Note: The repository for this project may be found here. As per the instructions on Gitter, the license badge has been added to this proposal file as well.
Note 2: The repository to my personal site set-up on Github Pages can be found here -- I did have one earlier, but this was a good opportunity to give the content a refresh and move it to Github Pages :)
Something that I've been wanting to set time aside to work on for a long time is a comprehensive, extendable NodeJS wrapper for the PyTorch library. PyTorch is a Python package that enables Tensor computation (like NumPy) with strong GPU acceleration, and deep neural networks built on a tape-based autograd system.
PyTorch has been catching up with Tensorflow in terms of popularity (ref) over the last few years, and with features like dynamic computation graphs, the ability to use standard control-flow statements during training, PyTorch is closing the gap and becoming the framework of choice for a lot of people in the deep learning space. We're also seeing projects like Tensorboard, initially a library for the Tensorflow ecosystem, becoming PyTorch compatible, and the PyTorch community has really grown over the last year or two.
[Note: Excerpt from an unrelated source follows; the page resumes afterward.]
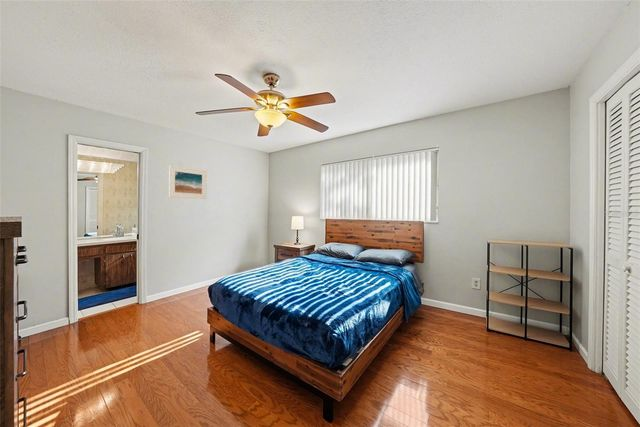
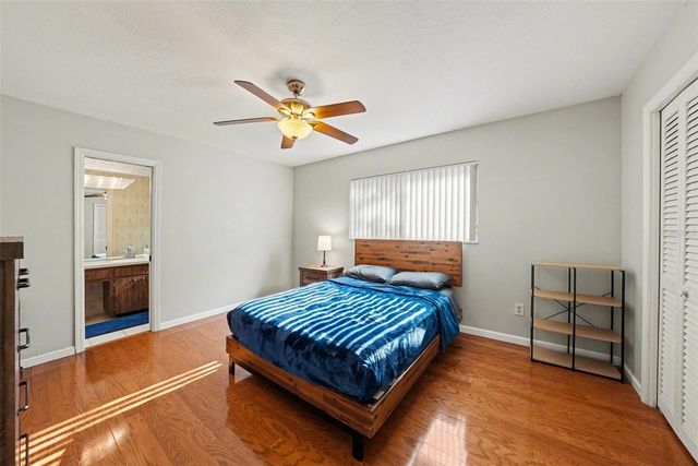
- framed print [168,165,208,200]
With the advent of NodeJS, and the rise in popularity of the JavaScript community in general, I've realised that unlike Tensorflow (ref: Tensorflow.js), PyTorch lacks a JavaScript equivalent which would allow developers and data-scientists to deploy PyTorch models in NodeJS environments. This (usually) leads to most PyTorch model deployments occuring via Microservice-esque Flask/Django deployments, which isn't always the ideal solution (especially when it's just about deploying a single model and your codebase is relatively smaller than most large corporate codebases). I believe that developing a NodeJS binding for PyTorch would be an extremely interesting, and impactful project, because it would both allow Node developers to avoid the need to adopt a whole different language/framework (Python using Flask/Django, or even something like TorchServe) while attempting to deploy and host PyTorch trained models.
This is a library that I've personally been hoping would crop up for the longest time. As someone who's worked a fair amount with both training Deep Learning models as well as putting them into production over the last year, this is a problem I was always hoping would be addressed eventually. I found a few alternatives, but each has their own set of caveats and pifalls, that I would want to try and mitigate:
- torch-js: This is the closest example to what I envision this project potentially looking like. However, the functionality is limited (things as basic as PyTorch transforms aren't really supported) and the project seems more like a one-off. However, there is an active fork of this project by arition. I plan on working on this fork in order to provide some underlying functionality for my library, because this would mean that we don't need to worry about running Torchscript in a JS environment.
- onnx.js: onnx.js lets developers run models exported using the ONNX interface, in a JavaScript environment. ONNX is great, and is an amazing project, but suffers from the pitfalls that any common interface/protocol would face from, namely the lack of the ability to use those features that make a library like PyTorch distinct.
I think that building a NodeJS wrapper for PyTorch, while maybe a tall ask, could be a beneficial project. Starting at just an execution runtime in NodeJS for example, may be a more feasible approach, allowing developers who have trained PyTorch models in Python to use a NodeJS runtime to put them into production. I think this could also open up a whole world of interesting possibilities, including calling PyTorch models during client-side executation as well, since JavaScript runs in many forms, on both the client side and the server side.
I think this would be the primary use case for such a library anyway, as we've seen with the community response to Tensorflow.js. JavaScript and NodeJS are great for writing web-servers, but not always to train Deep Learning models. However, deploying them in JS runtimes is something that I feel is worth working on.